> Task directions
All of the data below should be printed again word for word, pictures excluded.

> Provided material

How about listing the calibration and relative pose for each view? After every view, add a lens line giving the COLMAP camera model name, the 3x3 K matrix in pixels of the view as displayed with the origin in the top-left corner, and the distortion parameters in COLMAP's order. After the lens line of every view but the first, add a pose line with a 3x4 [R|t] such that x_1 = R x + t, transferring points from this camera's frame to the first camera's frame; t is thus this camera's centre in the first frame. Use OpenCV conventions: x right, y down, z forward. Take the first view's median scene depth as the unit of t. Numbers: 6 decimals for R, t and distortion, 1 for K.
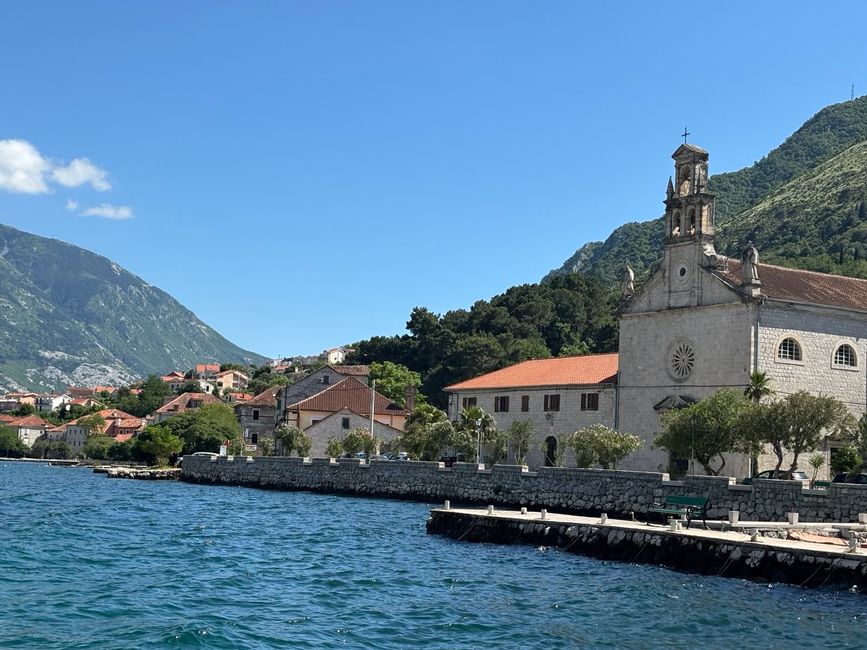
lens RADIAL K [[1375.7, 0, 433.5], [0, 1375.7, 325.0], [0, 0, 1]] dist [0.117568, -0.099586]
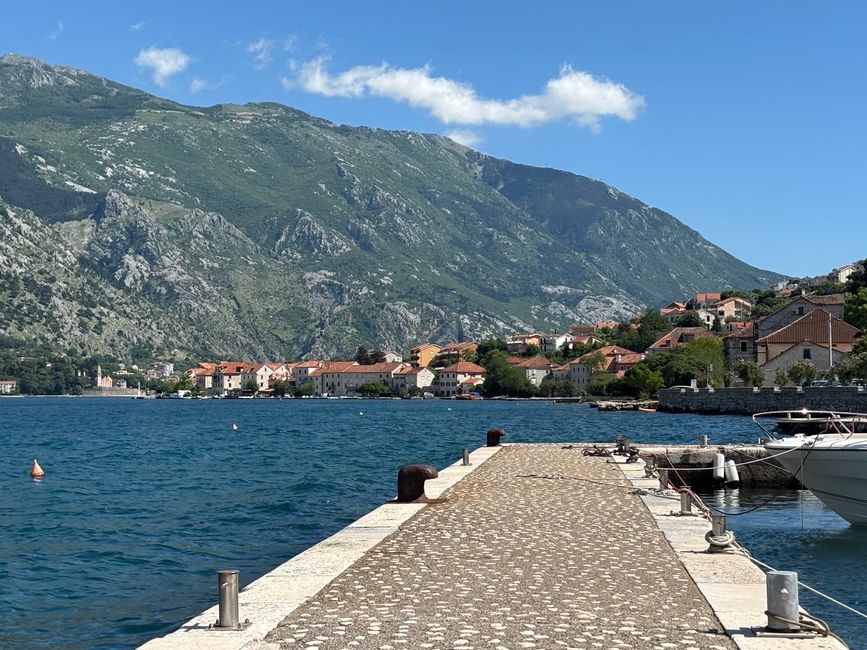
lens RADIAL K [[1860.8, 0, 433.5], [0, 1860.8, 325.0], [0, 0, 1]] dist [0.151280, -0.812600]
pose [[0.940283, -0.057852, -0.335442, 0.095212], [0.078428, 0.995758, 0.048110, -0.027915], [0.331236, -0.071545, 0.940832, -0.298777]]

> Exercise result
How about listing the calibration and relative pose for each view? After every view, add a lens line giving the COLMAP camera model name, the 3x3 K matrix in pixels of the view as displayed with the origin in the top-left corner, and the distortion parameters in COLMAP's order. After the lens line of every view but the first, add a pose line with a 3x4 [R|t] such that x_1 = R x + t, transferring points from this camera's frame to the first camera's frame; t is thus this camera's centre in the first frame. Use OpenCV conventions: x right, y down, z forward. Take the first view's median scene depth as the unit of t. Numbers: 6 decimals for R, t and distortion, 1 for K.
lens RADIAL K [[1375.7, 0, 433.5], [0, 1375.7, 325.0], [0, 0, 1]] dist [0.117568, -0.099586]
lens RADIAL K [[1860.8, 0, 433.5], [0, 1860.8, 325.0], [0, 0, 1]] dist [0.151280, -0.812600]
pose [[0.940283, -0.057852, -0.335442, 0.095212], [0.078428, 0.995758, 0.048110, -0.027915], [0.331236, -0.071545, 0.940832, -0.298777]]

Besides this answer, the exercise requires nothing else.